First wahine Chair of Te Ohu Kaimoana (Māori Fisheries Trust)

24 July 2019

Rangimarie Hunia (Ngāti Whātua) has been appointed as Chair of Te Ohu Kaimoana (Māori Fisheries Trust) – the first wahine in the role.

“I’m committed to advancing Māori interests in the marine environment, ensuring that the commitments of the Māori Fisheries Settlement are upheld. Te Ohu Kaimoana has a unique position, working for Iwi in fisheries management and marine environment conservation,” she says.

Rangimarie is no stranger to leadership or the Māori Fisheries Settlement.

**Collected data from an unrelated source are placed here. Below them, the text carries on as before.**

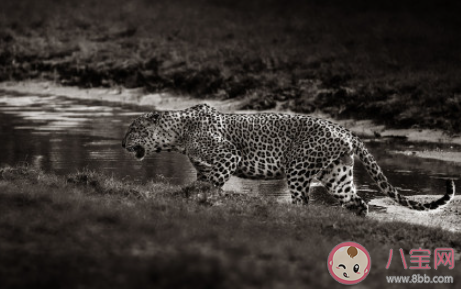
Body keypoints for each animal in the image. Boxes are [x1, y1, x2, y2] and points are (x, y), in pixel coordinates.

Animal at [120, 103, 454, 214]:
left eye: (133, 128)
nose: (122, 144)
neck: (178, 134)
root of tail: (345, 129)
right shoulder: (203, 165)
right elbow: (203, 182)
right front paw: (193, 197)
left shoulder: (228, 155)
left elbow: (212, 182)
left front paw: (204, 198)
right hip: (337, 174)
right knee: (357, 201)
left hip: (298, 167)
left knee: (302, 200)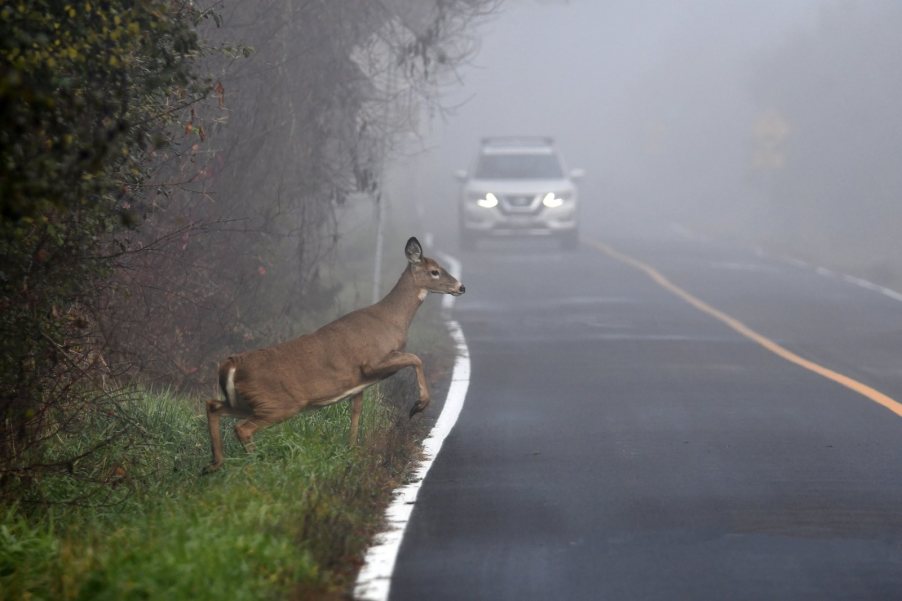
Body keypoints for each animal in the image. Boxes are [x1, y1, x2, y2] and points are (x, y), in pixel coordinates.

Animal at [203, 237, 465, 472]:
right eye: (434, 271)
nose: (461, 287)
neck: (392, 321)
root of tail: (232, 365)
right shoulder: (371, 362)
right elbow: (415, 358)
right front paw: (418, 406)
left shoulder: (360, 384)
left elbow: (356, 415)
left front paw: (352, 453)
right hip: (279, 403)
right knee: (242, 428)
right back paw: (256, 465)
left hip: (248, 401)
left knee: (213, 406)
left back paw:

A director on Te Ohu Kaimoana’s Board of Directors since 2015, an active member of the Iwi Working Group for the review of Māori Fisheries Settlement entities; she is also the Chief Executive of Ngāti Whātua Ōrakei’s Whai Maia, mother of four and wife to Tiaki Hunia, Māori Strategy Manager at Fonterra.

“This is an important time in fisheries for Iwi,” she says. “Progressing the amendments to the Māori Fisheries Act is a priority for Iwi, and the proposed Kermadec Ocean Sanctuary and proposed Threat Management Plan highlight the necessity for the protection of Māori fishing rights. We have to work closely with the Crown to ensure that Iwi are consulted during the early stages of marine conservation planning.”

Te Ohu Kaimoana Chief Executive, Dion Tuuta, welcomes the appointment. “I’m looking forward to continuing our work with Rangimarie in her new role as Chair. Her leadership and courage, combined with her understanding of the settlement will be important in ensuring that the Treaty lives in all aspects of fisheries management.”

Rangimarie has a long list of accomplishments, and there’s no end in sight.

About Te Ohu Kaimoana

Te Ohu Kaimoana was established through the Māori Fisheries Act 2004 and works to advance Māori interests in the marine environment, including customary fisheries, commercial fisheries and aquaculture as well as providing policy and fisheries management advice to iwi and the wider Māori community.